Point correspondence tracking data
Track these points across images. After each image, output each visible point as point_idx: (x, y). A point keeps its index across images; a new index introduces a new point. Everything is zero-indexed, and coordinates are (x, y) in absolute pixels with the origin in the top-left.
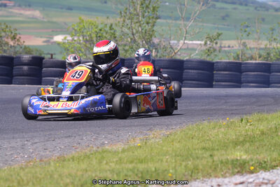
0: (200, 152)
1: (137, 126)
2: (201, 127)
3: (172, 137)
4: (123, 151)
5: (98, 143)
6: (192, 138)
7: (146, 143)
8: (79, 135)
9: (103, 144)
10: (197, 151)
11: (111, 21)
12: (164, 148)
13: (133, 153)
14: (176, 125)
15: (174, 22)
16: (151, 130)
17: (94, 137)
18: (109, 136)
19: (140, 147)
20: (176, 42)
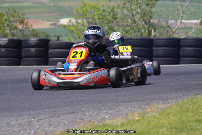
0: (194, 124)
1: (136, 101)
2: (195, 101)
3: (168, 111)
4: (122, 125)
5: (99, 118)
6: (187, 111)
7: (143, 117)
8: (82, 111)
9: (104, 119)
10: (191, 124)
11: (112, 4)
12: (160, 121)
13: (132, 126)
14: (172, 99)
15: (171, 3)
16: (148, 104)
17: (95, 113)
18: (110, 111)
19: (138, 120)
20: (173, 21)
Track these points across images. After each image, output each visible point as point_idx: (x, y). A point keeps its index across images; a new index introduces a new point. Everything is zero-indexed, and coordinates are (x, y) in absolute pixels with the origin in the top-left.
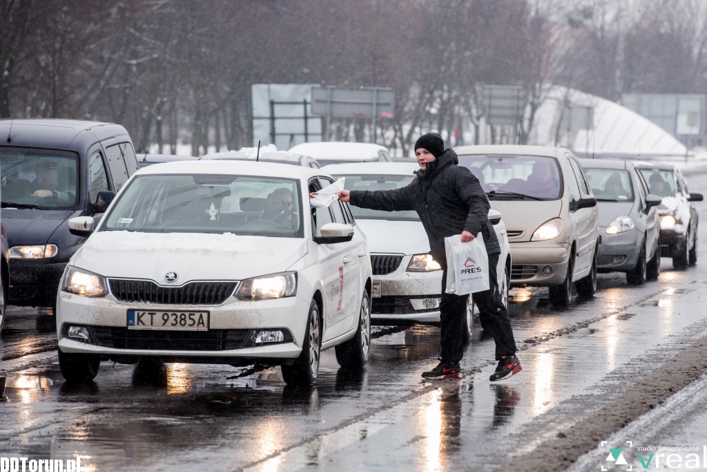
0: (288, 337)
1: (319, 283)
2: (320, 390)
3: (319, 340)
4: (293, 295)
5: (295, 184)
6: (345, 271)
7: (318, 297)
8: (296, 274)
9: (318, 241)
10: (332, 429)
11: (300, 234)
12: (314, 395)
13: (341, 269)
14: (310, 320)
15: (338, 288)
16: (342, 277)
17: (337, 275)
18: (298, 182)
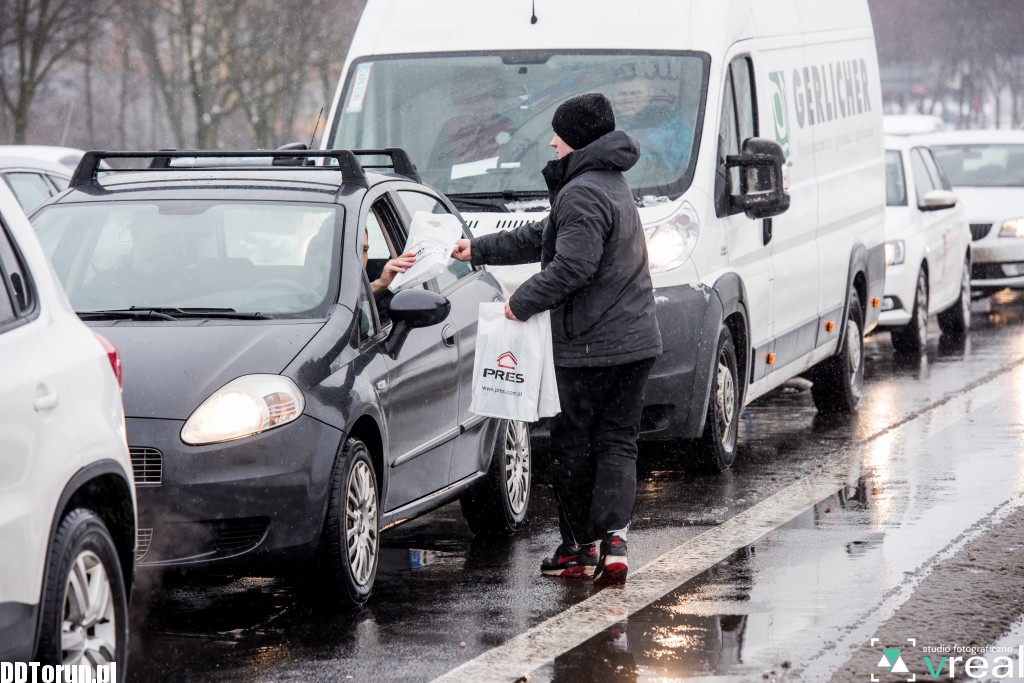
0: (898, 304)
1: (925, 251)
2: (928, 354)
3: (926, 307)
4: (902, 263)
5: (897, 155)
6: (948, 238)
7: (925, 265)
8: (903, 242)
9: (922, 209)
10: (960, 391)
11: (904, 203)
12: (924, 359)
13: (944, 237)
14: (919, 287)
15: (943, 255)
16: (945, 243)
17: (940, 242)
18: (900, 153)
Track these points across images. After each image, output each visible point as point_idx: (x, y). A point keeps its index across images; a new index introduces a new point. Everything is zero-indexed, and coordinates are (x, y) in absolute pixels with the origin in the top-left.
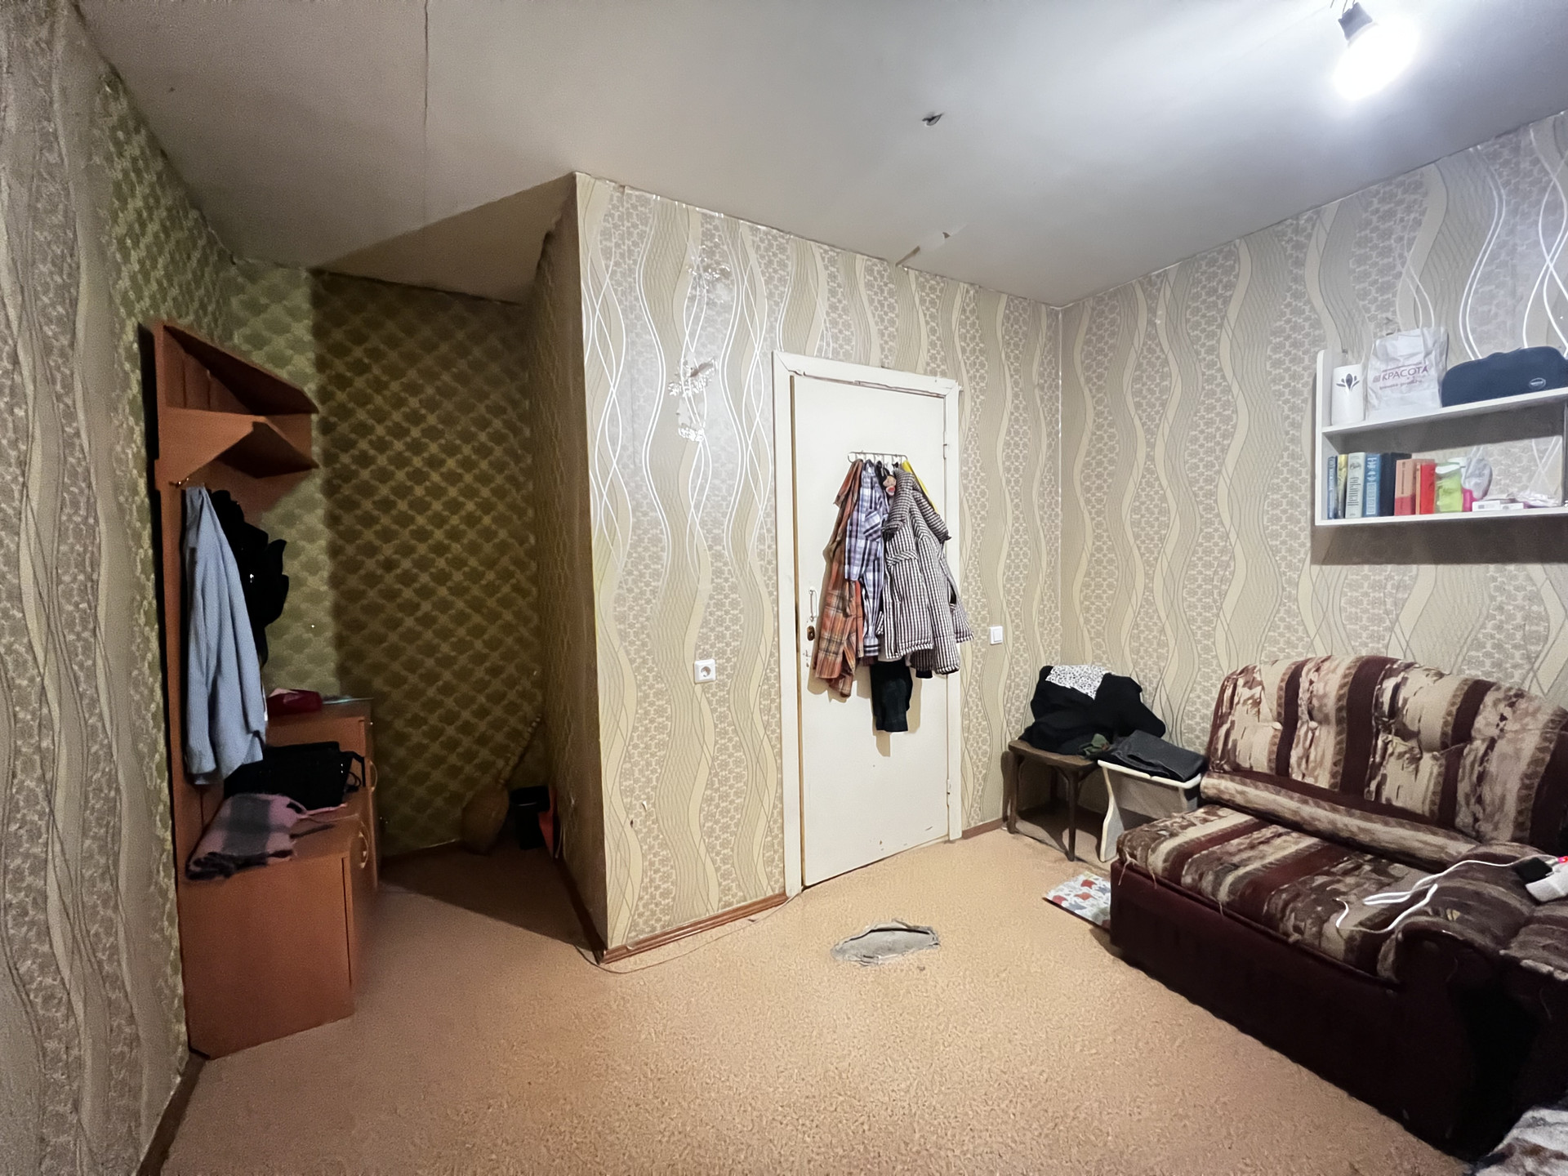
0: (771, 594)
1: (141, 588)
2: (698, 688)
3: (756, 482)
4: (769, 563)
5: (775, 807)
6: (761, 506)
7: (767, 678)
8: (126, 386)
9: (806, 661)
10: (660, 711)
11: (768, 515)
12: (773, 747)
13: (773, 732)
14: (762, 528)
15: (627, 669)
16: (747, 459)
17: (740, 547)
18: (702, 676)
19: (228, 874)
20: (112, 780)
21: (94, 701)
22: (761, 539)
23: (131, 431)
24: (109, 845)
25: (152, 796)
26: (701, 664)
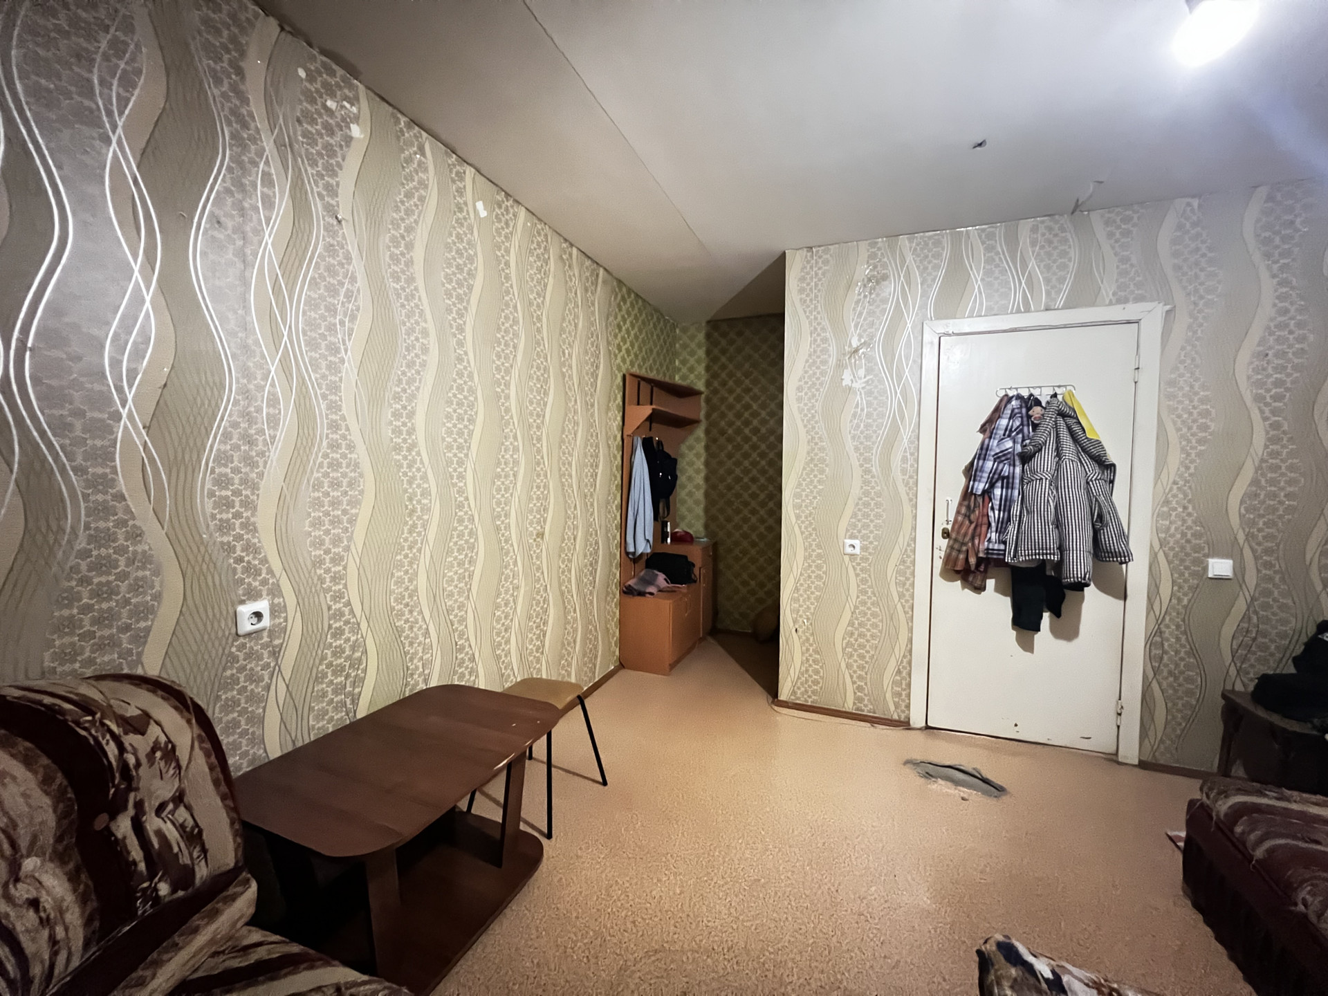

## YOUR ASSIGNMENT
The lines wanted run from the one with "17: (740, 547)" through the final line of the data; repeat them word for word and skip every picture.

## RESULT OF THIS EXERCISE
17: (740, 547)
18: (702, 676)
19: (228, 874)
20: (112, 780)
21: (94, 701)
22: (761, 539)
23: (131, 431)
24: (109, 845)
25: (152, 796)
26: (701, 664)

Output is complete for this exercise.